Aufgaben und Übungen:
1. Beantworten Sie die folgenden Fragen zum Text zur Familienrechtsreform jeweils in einem Satz.
(a) In welchem Monat und Jahr wurde das Eckpunktepapier zum Kindesunterhalt vorgelegt?
(b) Wann soll die nächste Bundestagswahl stattfinden?
(c) Wie lang war die Stellungnahmefrist der Verbände zu den zuletzt genannten Referentenentwürfen?
2. Nennen Sie alle Zeitangaben im Text zur Familienrechtsreform, die einen Monat oder ein genaues Datum enthalten.

Dr. Fritz R. Osthold

Kommen sie und wenn ja, wie viele?

Mit gleich vier Eckpunktepapieren nebst FAQ setzte die aktuelle Regierungskoalition im Familienrecht im August 2023 (Kindesunterhalt), im Januar 2024 (Abstammungs- und Kindschaftsrecht) und Februar 2024 (Verantwortungsgemeinschaft) zum großen Sprung an, um den "im Familienrecht seit langer Zeit bestehenden großen Reformstau" zu lösen und das "Familienrecht auf die Höhe der Zeit" zu bringen (so Justizminister Dr. Marco Buschmann im Interview mit der WELT am 22.1.2024). Doch die Legislaturperiode neigt sich zunehmend dem Ende entgegen, die nächste Bundestagswahl im Spätsommer/Herbst 2025 rückt näher und damit auch der Wahlkampf. Zwar entfaltet der Gesetzgeber erfahrungsgemäß gegen Ende einer Legislaturperiode noch größere Aktivitäten, jedoch liegen noch immer keine Referentenentwürfe vor und ein gutes Gesetzgebungsverfahren braucht Zeit, gerade wenn es um gesellschaftspolitisch kontroverse Themen wie im Familienrecht geht. Wie sich ein suboptimaler Gesetzgebungsprozess gestaltet, zeigte der Gesetzgeber zuletzt bei den Referentenentwürfen zum Gesetz zum Schutz Minderjähriger bei Auslandsehen und zum Gesetz zur Stärkung der Strukturen gegen sexuelle Gewalt an Kindern und Jugendlichen. Verbände haben kaum mehr als eine 14 Tage-Stellungnahmefrist, obwohl die Entwürfe inhaltlich diskussionsbedürftig bis fragwürdig erscheinen.

So wachsen Befürchtungen, dass es entweder zu keinen Reformen mehr kommt oder diese im Eiltempo und womöglich auf einen Schlag kurz vor Ende der Legislatur noch durch das Gesetzgebungsverfahren getrieben werden. Die Diskussion von Referentenentwürfen kann und sollte allerdings nicht durch eine solche zu bloßen Eckpunkten, FAQ und Beispielen ersetzt werden. Inhaltlich sollten die Reformkonzepte zudem mehr vom Regel- als vom Ausnahmefall her konzipiert werden.

Gegebene Zeilen:

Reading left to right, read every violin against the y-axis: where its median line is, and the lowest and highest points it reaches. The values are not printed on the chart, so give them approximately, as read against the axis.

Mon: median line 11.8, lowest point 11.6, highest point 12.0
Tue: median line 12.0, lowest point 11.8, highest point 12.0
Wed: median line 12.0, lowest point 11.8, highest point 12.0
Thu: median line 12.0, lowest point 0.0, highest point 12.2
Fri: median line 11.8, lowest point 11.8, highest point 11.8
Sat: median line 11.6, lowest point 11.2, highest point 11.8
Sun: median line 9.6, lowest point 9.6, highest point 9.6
==
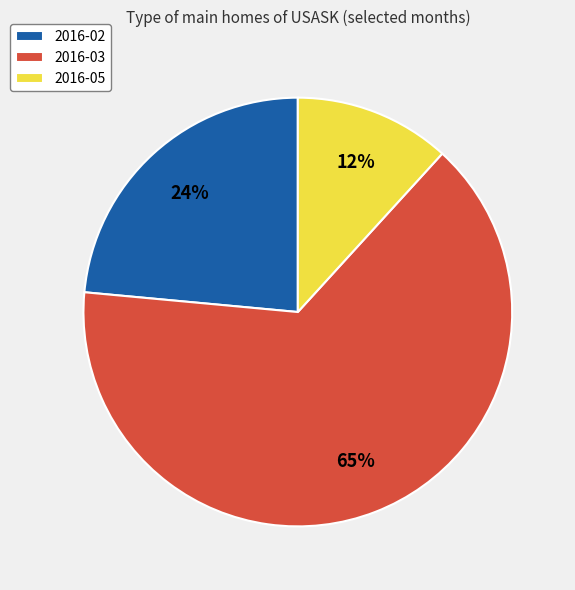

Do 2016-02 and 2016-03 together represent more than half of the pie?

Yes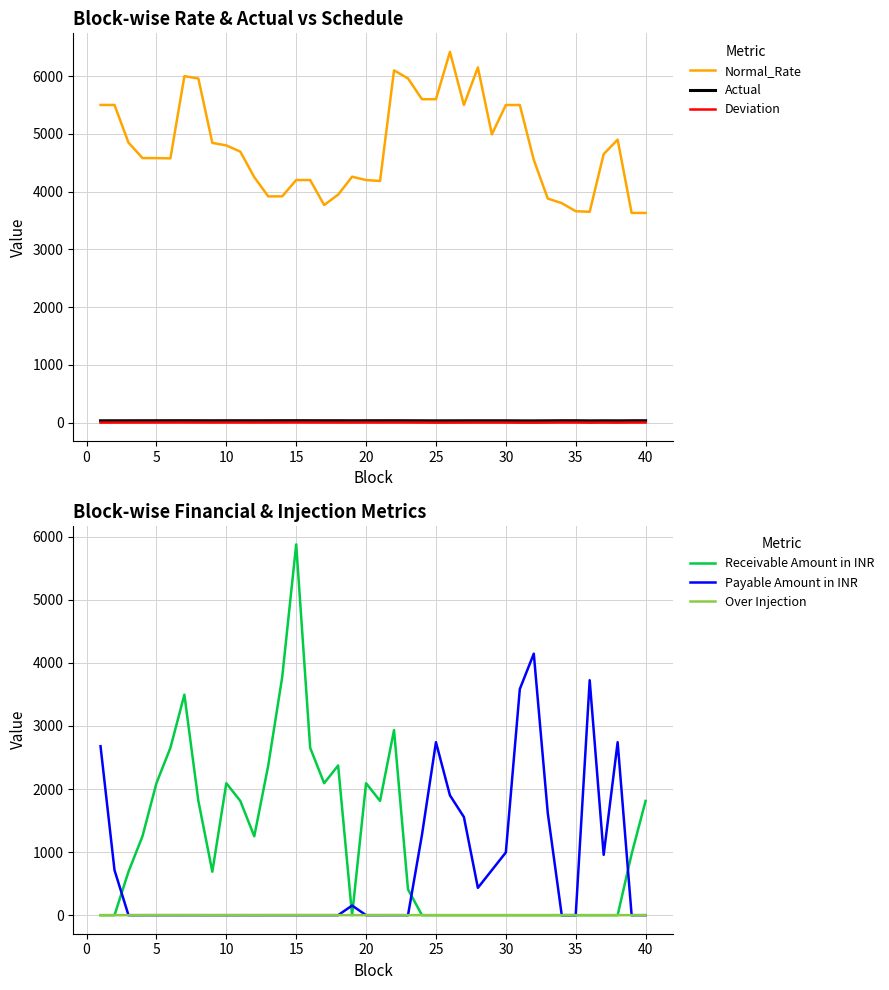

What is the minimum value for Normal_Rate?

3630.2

Antworten je Aufgabe:
1.
(a) Das Eckpunktepapier zum Kindesunterhalt wurde im August 2023 vorgelegt.
(b) Die nächste Bundestagswahl soll im Spätsommer/Herbst 2025 stattfinden.
(c) Die Verbände hatten kaum mehr als eine Frist von 14 Tagen für ihre Stellungnahme.

2. Der Text enthält die Zeitangaben August 2023, Januar 2024, Februar 2024 und 22.1.2024.